# What to produce:
Look below for the line that has "Jão 👨‍💻 </h1>". Set down the lines from there through the line that has "Full-Stack | Open-Source", exactly as written.

# Input:

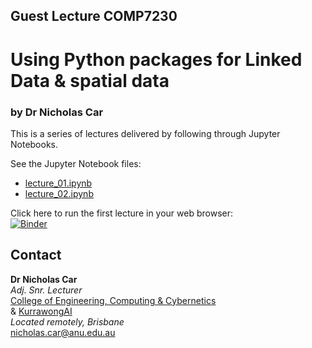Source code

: ## Guest Lecture COMP7230
# Using Python packages for Linked Data & spatial data
### by Dr Nicholas Car

This is a series of lectures delivered by following through Jupyter Notebooks. 

See the Jupyter Notebook files:

* [lecture_01.ipynb](lecture_01.ipynb)
* [lecture_02.ipynb](lecture_02.ipynb)

Click here to run the first lecture in your web browser:  
[![Binder](https://mybinder.org/badge_logo.svg)](https://mybinder.org/v2/gh/nicholascar/comp7230-training/HEAD?filepath=lecture_01_2022.ipynb)

## Contact

**Dr Nicholas Car**  
_Adj. Snr. Lecturer_  
[College of Engineering, Computing & Cybernetics](https://cecc.anu.edu.au)  
& [KurrawongAI](https://kurrawong.ai)  
_Located remotely, Brisbane_  
<nicholas.car@anu.edu.au>
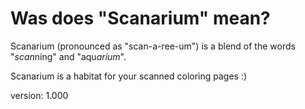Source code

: # Was does "Scanarium" mean?

Scanarium (pronounced as "scan-a-ree-um") is a blend of the words "*scan*ning" and "aqu*arium*".

Scanarium is a habitat for your scanned coloring pages :)

version: 1.000
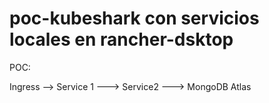# poc-kubeshark con servicios locales en rancher-dsktop


POC:

Ingress -->  Service 1 ---> Service2 ---> MongoDB Atlas
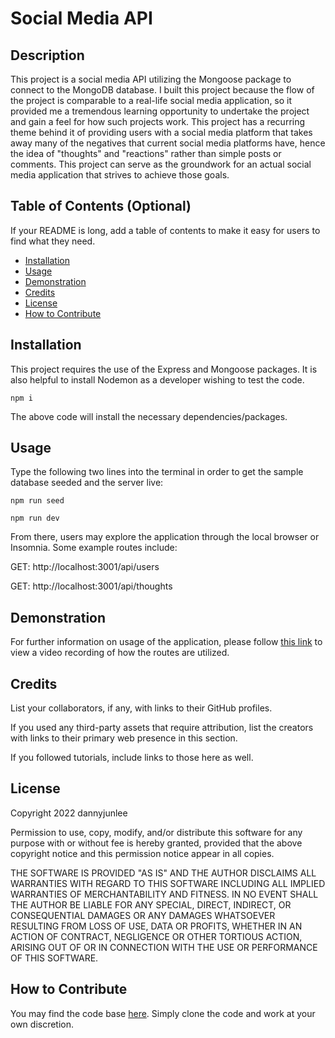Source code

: 

# Social Media API

## Description

This project is a social media API utilizing the Mongoose package to connect to the MongoDB database. I built this project because the flow of the project is comparable to a real-life social media application, so it provided me a tremendous learning opportunity to undertake the project and gain a feel for how such projects work. This project has a recurring theme behind it of providing users with a social media platform that takes away many of the negatives that current social media platforms have, hence the idea of "thoughts" and "reactions" rather than simple posts or comments. This project can serve as the groundwork for an actual social media application that strives to achieve those goals.

## Table of Contents (Optional)

If your README is long, add a table of contents to make it easy for users to find what they need.

- [Installation](#installation)
- [Usage](#usage)
- [Demonstration](#demonstration)
- [Credits](#credits)
- [License](#license)
- [How to Contribute](#how-to-contribute)

## Installation

This project requires the use of the Express and Mongoose packages. It is also helpful to install Nodemon as a developer wishing to test the code.

`npm i`

The above code will install the necessary dependencies/packages.

## Usage

Type the following two lines into the terminal in order to get the sample database seeded and the server live:

`npm run seed`

`npm run dev`

From there, users may explore the application through the local browser or Insomnia. Some example routes include:

GET: http://localhost:3001/api/users

GET: http://localhost:3001/api/thoughts

## Demonstration

For further information on usage of the application, please follow [this link](https://watch.screencastify.com/v/rHjMr4UlwFOGRWooT8QJ) to view a video recording of how the routes are utilized.

## Credits

List your collaborators, if any, with links to their GitHub profiles.

If you used any third-party assets that require attribution, list the creators with links to their primary web presence in this section.

If you followed tutorials, include links to those here as well.

## License

Copyright 2022 dannyjunlee

Permission to use, copy, modify, and/or distribute this software for any purpose with or without fee is hereby granted, provided that the above copyright notice and this permission notice appear in all copies.

THE SOFTWARE IS PROVIDED "AS IS" AND THE AUTHOR DISCLAIMS ALL WARRANTIES WITH REGARD TO THIS SOFTWARE INCLUDING ALL IMPLIED WARRANTIES OF MERCHANTABILITY AND FITNESS. IN NO EVENT SHALL THE AUTHOR BE LIABLE FOR ANY SPECIAL, DIRECT, INDIRECT, OR CONSEQUENTIAL DAMAGES OR ANY DAMAGES WHATSOEVER RESULTING FROM LOSS OF USE, DATA OR PROFITS, WHETHER IN AN ACTION OF CONTRACT, NEGLIGENCE OR OTHER TORTIOUS ACTION, ARISING OUT OF OR IN CONNECTION WITH THE USE OR PERFORMANCE OF THIS SOFTWARE.

## How to Contribute

You may find the code base [here](https://github.com/dannyjunlee/social-media-api). Simply clone the code and work at your own discretion.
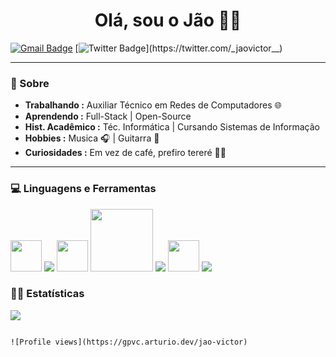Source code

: <div>

  <h1 align="center"> Olá, sou o Jão 👨‍💻 </h1>
  
<div/>

  
 <div>
   
   [![Gmail Badge](https://img.shields.io/badge/-Gmail-c14438?style=flat-square&logo=Gmail&logoColor=white&link=mailto:code.jao@gmail.com)](mailto:code.jao@gmail.com) [![Twitter Badge](https://img.shields.io/badge/-Twitter-1da1f2?style=flat-square&labelColor=1da1f2&logo=twitter&logoColor=white&link=https://twitter.com/_jaovictor__)](https://twitter.com/_jaovictor__)
   
 <div/>
  
<div>
 
---------------------------------------------------------------------------------------------------------------------------------------------------------------------------------
### 🤔 Sobre
-  **Trabalhando :** Auxiliar Técnico em Redes de Computadores 🌐 
-  **Aprendendo :** Full-Stack | Open-Source 
-  **Hist. Acadêmico :** Téc. Informática | Cursando Sistemas de Informação 
-  **Hobbies :** Musica 🎧 | Guitarra 🎸 
-  **Curiosidades :** Em vez de café, prefiro tereré 🧉😅 

---------------------------------------------------------------------------------------------------------------------------------------------------------------------------------
  
<div/>


<div>
  <h3> 💻 Linguagens e Ferramentas</h3>
  <p>
    <img src="https://i.giphy.com/media/LMt9638dO8dftAjtco/200.webp"   width="50">
    <img src="https://img.icons8.com/color/48/000000/postgreesql.png"/>
    <img src="https://i.giphy.com/media/IdyAQJVN2kVPNUrojM/200.webp" width="50">
    <img src="https://media.giphy.com/media/kH1DBkPNyZPOk0BxrM/giphy.gif" width="100">
    <img src="https://img.icons8.com/nolan/64/java-coffee-cup-logo.png"/>
    <img src="https://cdn.icon-icons.com/icons2/1381/PNG/512/qt_94938.png" width="50" />
    <img src="https://img.icons8.com/color/48/000000/linux--v2.png"/>
 
    
</div> 

 <h3> 🧑‍💻 Estatísticas </h3>

<div>

<img src="https://github-readme-stats.vercel.app/api?username=jao-victor&show_icons=true&hide_border=true&theme=dark">

<div/>
  
                                                                                                 ![Profile views](https://gpvc.arturio.dev/jao-victor)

# Result:
  <h1 align="center"> Olá, sou o Jão 👨‍💻 </h1>
  
<div/>

  
 <div>
   
   [![Gmail Badge](https://img.shields.io/badge/-Gmail-c14438?style=flat-square&logo=Gmail&logoColor=white&link=mailto:code.jao@gmail.com)](mailto:code.jao@gmail.com) [![Twitter Badge](https://img.shields.io/badge/-Twitter-1da1f2?style=flat-square&labelColor=1da1f2&logo=twitter&logoColor=white&link=https://twitter.com/_jaovictor__)](https://twitter.com/_jaovictor__)
   
 <div/>
  
<div>
 
---------------------------------------------------------------------------------------------------------------------------------------------------------------------------------
### 🤔 Sobre
-  **Trabalhando :** Auxiliar Técnico em Redes de Computadores 🌐 
-  **Aprendendo :** Full-Stack | Open-Source 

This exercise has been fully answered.